Could the lines from the top of the material to the line that contains "Feedback from Gear" be retyped exactly, both included and pictures omitted?

- - -

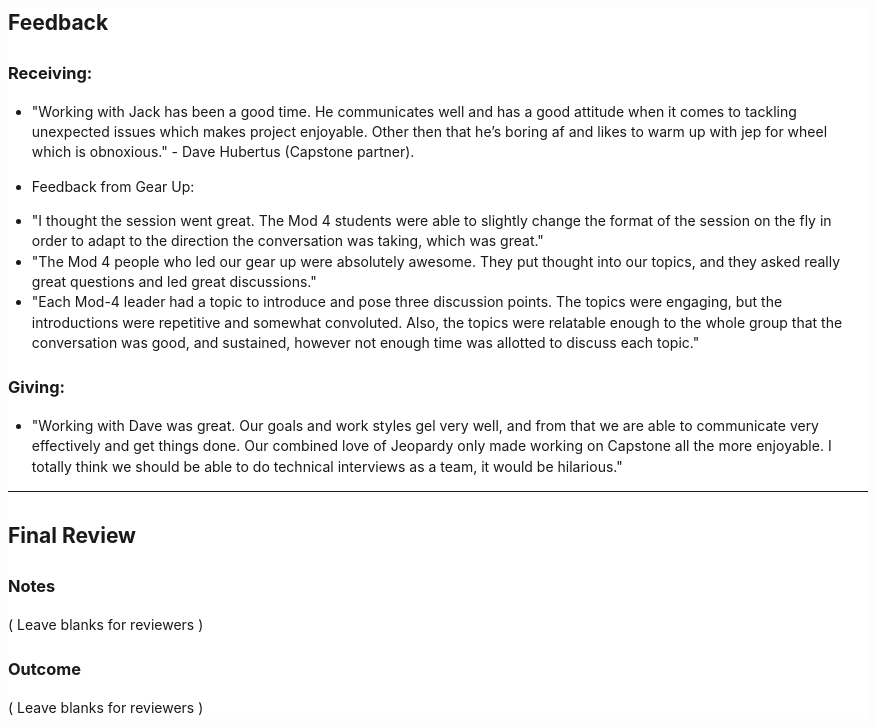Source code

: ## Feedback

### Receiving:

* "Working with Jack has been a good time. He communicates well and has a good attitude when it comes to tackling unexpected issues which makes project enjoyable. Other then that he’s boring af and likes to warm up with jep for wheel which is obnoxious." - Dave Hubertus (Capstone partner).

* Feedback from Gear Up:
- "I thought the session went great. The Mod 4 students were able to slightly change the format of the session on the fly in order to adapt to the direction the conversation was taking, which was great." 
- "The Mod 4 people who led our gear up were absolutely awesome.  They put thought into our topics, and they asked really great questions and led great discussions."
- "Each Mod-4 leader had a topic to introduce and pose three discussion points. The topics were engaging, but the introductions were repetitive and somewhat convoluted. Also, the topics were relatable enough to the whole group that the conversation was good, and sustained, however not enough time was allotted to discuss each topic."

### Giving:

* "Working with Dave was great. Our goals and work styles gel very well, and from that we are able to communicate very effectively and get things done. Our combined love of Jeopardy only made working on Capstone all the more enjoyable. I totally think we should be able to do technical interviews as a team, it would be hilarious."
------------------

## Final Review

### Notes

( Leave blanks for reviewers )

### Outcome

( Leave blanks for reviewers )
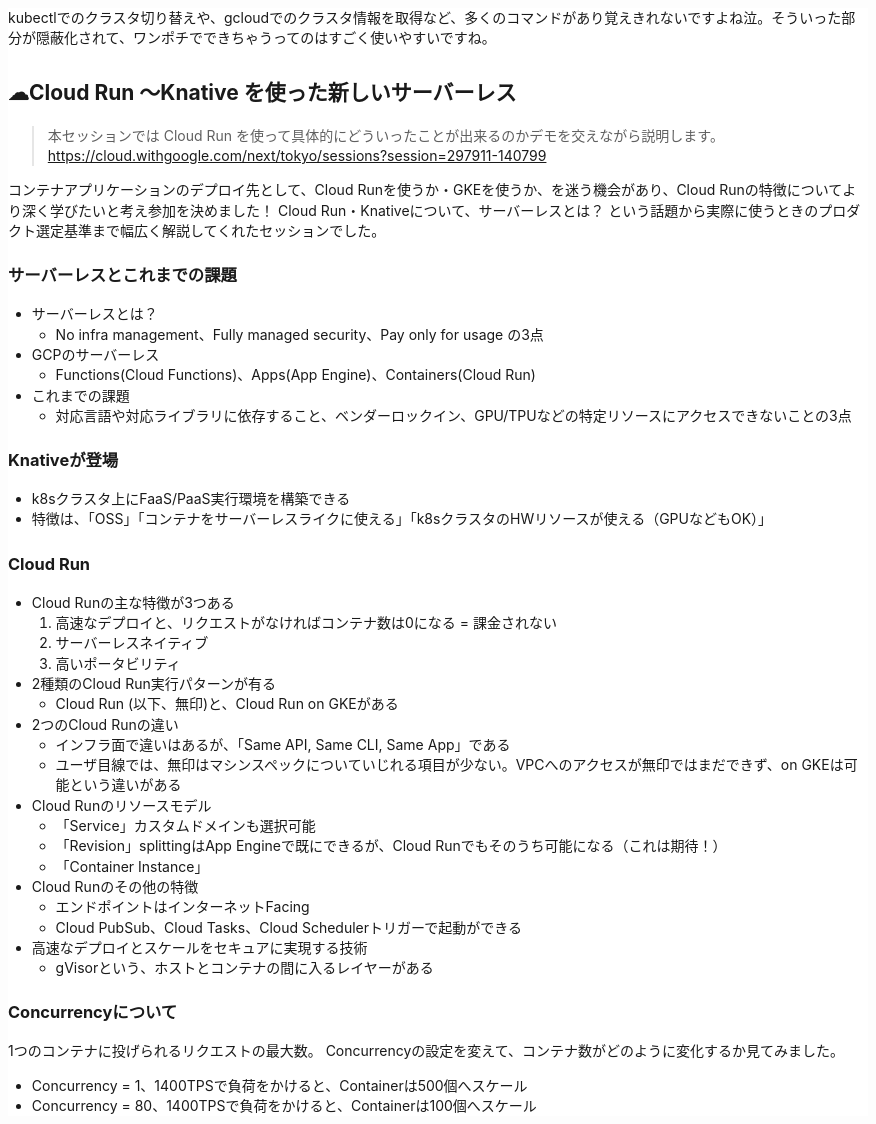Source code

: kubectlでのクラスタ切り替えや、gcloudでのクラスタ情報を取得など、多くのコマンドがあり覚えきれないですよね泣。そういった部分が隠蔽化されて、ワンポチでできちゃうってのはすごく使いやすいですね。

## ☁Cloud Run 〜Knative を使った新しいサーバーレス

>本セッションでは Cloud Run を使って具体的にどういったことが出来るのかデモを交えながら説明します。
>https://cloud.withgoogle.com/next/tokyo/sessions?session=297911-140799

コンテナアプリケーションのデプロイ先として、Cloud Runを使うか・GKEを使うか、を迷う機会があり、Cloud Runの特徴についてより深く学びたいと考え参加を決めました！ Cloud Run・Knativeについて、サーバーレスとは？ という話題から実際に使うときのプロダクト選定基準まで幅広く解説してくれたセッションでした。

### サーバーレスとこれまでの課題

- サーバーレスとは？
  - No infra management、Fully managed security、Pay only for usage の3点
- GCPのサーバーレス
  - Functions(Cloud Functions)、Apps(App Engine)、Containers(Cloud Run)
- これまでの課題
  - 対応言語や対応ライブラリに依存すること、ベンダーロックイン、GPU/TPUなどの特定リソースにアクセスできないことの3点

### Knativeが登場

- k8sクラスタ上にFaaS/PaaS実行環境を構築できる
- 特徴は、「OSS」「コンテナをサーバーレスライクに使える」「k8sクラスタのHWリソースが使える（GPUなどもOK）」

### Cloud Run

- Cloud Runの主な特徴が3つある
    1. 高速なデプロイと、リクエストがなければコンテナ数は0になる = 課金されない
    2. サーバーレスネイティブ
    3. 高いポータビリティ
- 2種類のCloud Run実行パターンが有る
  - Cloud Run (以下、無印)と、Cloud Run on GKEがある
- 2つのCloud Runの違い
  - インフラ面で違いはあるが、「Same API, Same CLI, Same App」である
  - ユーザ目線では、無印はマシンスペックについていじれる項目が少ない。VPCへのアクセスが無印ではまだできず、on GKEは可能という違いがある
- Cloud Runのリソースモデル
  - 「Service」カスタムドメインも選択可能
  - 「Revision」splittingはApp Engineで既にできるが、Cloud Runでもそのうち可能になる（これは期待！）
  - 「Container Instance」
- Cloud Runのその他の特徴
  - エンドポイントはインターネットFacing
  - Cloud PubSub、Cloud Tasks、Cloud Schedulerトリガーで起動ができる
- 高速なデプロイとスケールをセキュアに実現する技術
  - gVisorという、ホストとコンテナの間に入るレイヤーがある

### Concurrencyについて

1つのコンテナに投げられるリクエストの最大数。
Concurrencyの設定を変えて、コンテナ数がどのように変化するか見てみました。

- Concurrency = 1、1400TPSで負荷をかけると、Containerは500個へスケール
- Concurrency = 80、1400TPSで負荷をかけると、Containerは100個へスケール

- - -

*Output below:*
Source code

: ## Feedback

### Receiving:

* "Working with Jack has been a good time. He communicates well and has a good attitude when it comes to tackling unexpected issues which makes project enjoyable. Other then that he’s boring af and likes to warm up with jep for wheel which is obnoxious." - Dave Hubertus (Capstone partner).

* Feedback from Gear Up:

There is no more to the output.